**What this task involves**
Whenever a line of the data below holds the string "situation", copy that line.

**Records shown**
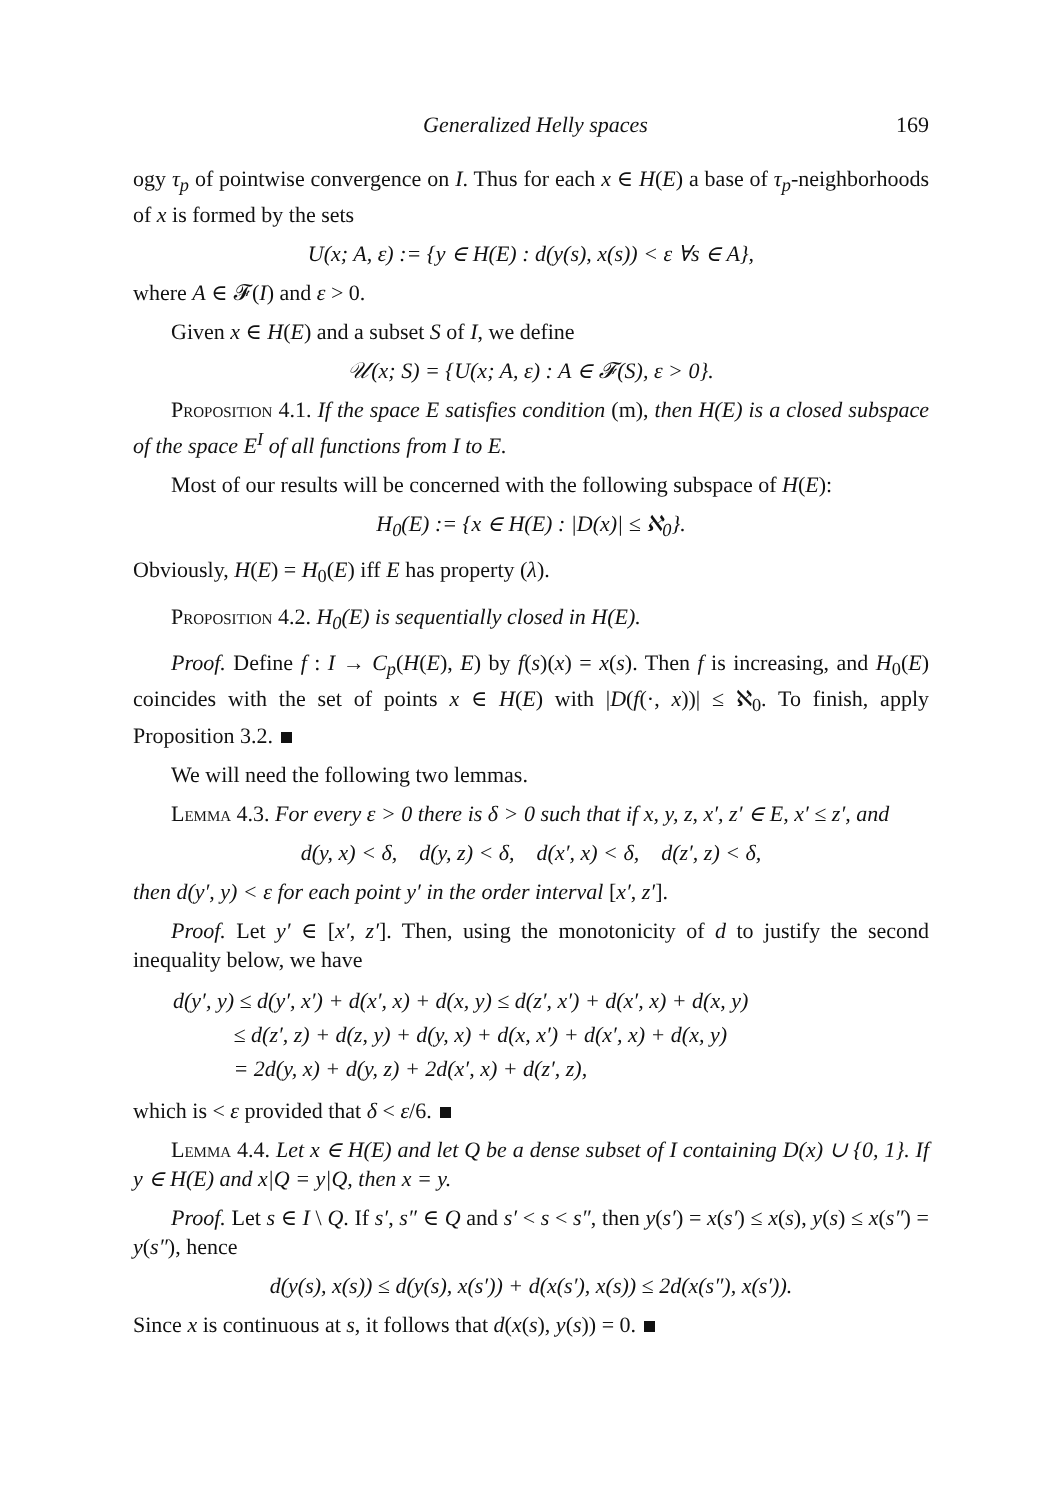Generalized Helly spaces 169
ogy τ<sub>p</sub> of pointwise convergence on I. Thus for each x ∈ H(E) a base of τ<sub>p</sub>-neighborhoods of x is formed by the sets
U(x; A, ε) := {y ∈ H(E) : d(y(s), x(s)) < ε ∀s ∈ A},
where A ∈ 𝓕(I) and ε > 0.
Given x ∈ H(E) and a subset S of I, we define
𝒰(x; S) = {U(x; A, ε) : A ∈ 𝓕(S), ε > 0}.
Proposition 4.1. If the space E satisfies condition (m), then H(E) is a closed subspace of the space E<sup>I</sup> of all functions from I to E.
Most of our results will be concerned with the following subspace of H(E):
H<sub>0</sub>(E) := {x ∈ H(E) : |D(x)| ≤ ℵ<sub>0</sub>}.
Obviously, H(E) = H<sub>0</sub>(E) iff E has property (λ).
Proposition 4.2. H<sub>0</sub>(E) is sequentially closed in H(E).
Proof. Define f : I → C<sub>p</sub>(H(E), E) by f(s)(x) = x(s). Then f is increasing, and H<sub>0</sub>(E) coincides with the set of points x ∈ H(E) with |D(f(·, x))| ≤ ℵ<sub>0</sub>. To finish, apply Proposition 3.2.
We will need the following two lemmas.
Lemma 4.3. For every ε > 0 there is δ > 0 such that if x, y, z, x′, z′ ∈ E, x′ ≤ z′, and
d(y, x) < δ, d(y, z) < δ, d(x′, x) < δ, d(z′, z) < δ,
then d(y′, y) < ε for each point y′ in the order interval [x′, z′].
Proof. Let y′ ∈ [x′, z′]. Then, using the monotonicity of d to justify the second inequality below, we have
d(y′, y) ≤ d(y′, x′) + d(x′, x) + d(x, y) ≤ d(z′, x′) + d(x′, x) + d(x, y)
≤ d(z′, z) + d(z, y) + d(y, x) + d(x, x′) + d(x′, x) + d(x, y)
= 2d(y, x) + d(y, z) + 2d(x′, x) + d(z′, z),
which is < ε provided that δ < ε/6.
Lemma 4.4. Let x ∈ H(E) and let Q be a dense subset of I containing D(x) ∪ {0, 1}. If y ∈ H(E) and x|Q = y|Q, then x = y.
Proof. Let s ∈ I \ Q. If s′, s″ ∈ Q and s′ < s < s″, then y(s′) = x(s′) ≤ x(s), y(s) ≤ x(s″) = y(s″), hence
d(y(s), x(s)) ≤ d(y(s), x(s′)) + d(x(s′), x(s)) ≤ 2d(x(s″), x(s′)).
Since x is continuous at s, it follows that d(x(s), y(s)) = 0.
--
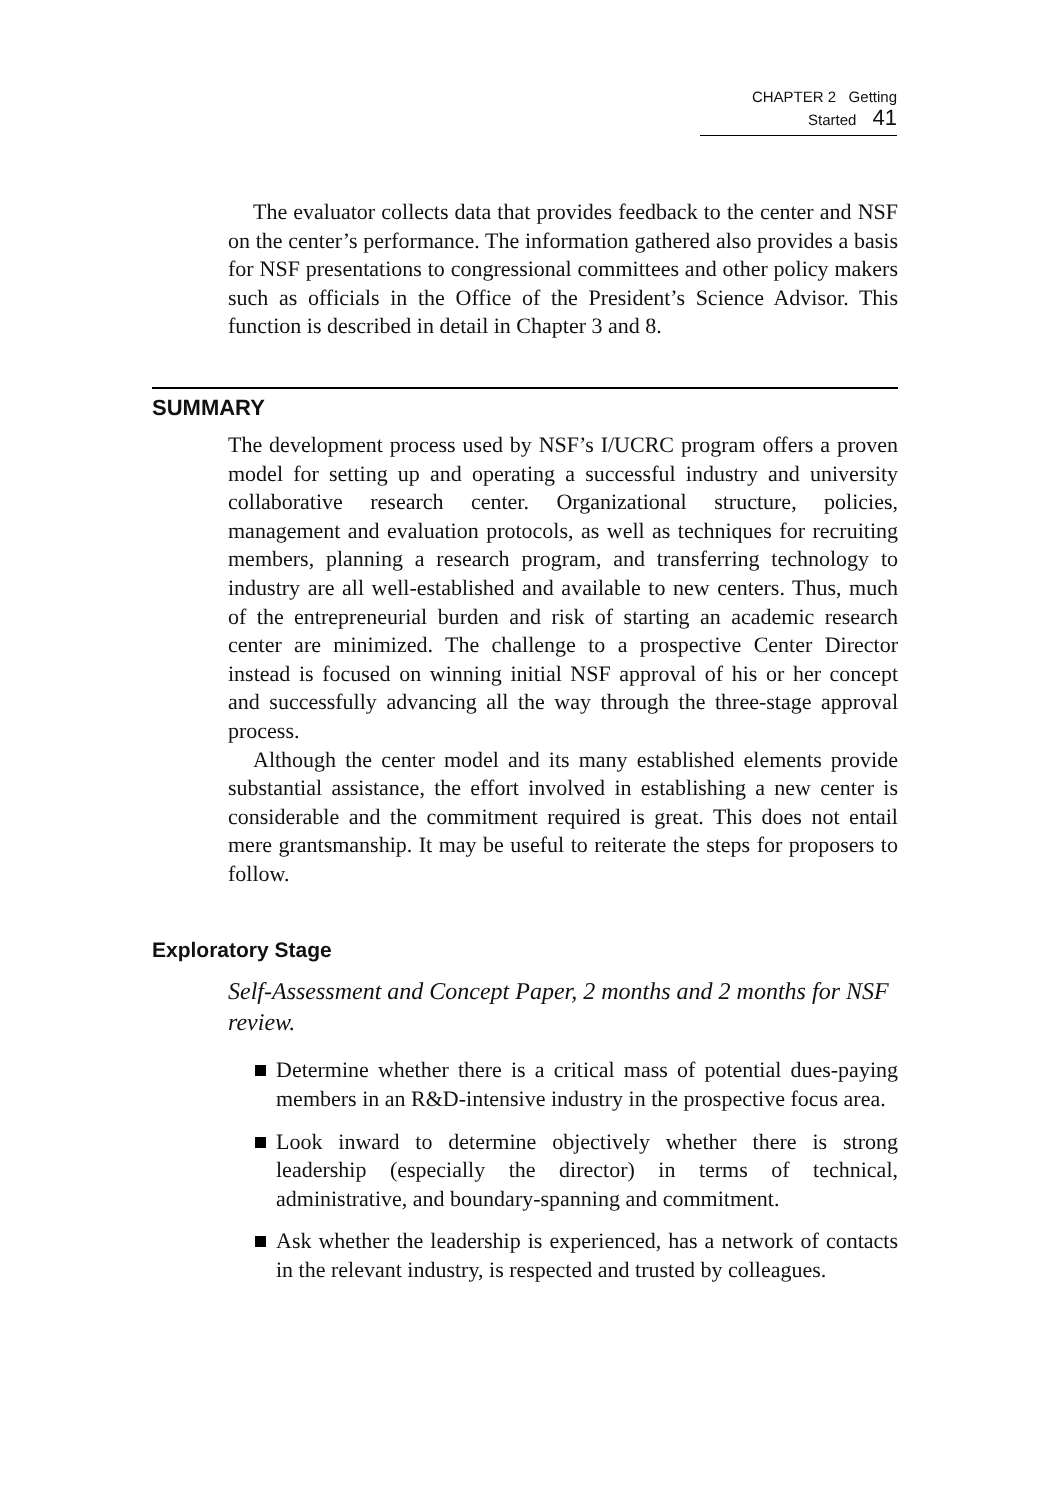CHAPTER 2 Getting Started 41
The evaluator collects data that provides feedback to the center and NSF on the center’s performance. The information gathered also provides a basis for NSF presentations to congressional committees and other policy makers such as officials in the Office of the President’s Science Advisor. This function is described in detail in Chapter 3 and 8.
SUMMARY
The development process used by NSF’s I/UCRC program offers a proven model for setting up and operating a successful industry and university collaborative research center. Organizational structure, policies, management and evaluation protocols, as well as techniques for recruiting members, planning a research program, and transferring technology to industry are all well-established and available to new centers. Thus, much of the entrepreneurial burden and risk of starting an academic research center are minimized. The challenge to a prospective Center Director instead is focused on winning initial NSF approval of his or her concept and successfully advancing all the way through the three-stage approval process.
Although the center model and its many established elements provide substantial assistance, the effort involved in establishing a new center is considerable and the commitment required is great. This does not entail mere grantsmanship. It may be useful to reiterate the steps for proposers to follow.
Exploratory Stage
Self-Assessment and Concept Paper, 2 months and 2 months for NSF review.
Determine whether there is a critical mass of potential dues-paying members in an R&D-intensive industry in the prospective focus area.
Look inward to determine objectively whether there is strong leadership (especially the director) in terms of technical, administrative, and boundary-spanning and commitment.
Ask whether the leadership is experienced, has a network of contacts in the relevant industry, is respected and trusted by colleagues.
==
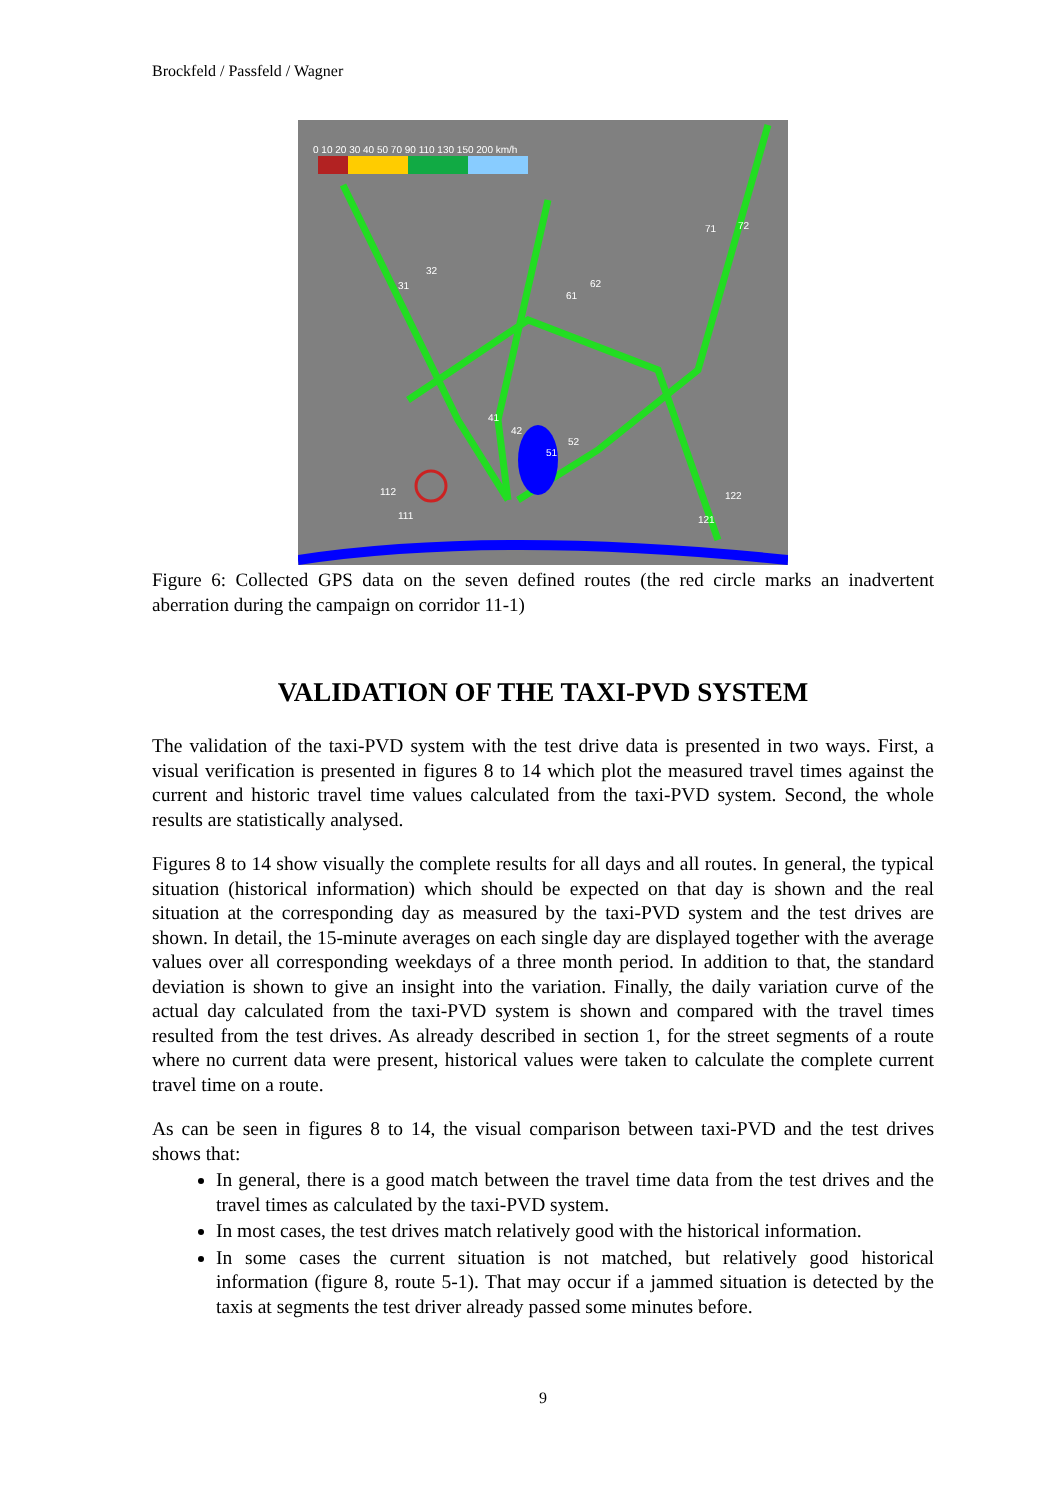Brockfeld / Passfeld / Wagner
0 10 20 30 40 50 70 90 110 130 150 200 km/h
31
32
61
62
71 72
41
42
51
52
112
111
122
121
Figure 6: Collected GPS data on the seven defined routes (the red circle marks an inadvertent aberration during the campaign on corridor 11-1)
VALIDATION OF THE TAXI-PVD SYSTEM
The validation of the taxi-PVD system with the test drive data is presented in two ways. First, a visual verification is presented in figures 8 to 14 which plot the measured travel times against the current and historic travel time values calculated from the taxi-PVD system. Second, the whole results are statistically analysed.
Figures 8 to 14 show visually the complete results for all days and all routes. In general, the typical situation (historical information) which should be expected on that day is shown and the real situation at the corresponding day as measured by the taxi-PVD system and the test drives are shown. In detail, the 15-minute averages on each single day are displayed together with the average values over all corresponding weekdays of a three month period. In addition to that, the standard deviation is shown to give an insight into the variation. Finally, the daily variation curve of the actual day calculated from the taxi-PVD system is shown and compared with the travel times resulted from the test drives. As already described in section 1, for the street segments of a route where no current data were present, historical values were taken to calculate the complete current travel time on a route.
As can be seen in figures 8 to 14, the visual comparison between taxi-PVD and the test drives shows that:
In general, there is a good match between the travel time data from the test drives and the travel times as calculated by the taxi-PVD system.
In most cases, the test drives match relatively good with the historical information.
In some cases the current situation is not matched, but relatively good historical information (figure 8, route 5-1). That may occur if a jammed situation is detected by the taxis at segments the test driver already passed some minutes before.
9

**Response**
Figures 8 to 14 show visually the complete results for all days and all routes. In general, the typical situation (historical information) which should be expected on that day is shown and the real situation at the corresponding day as measured by the taxi-PVD system and the test drives are shown. In detail, the 15-minute averages on each single day are displayed together with the average values over all corresponding weekdays of a three month period. In addition to that, the standard deviation is shown to give an insight into the variation. Finally, the daily variation curve of the actual day calculated from the taxi-PVD system is shown and compared with the travel times resulted from the test drives. As already described in section 1, for the street segments of a route where no current data were present, historical values were taken to calculate the complete current travel time on a route.
In some cases the current situation is not matched, but relatively good historical information (figure 8, route 5-1). That may occur if a jammed situation is detected by the taxis at segments the test driver already passed some minutes before.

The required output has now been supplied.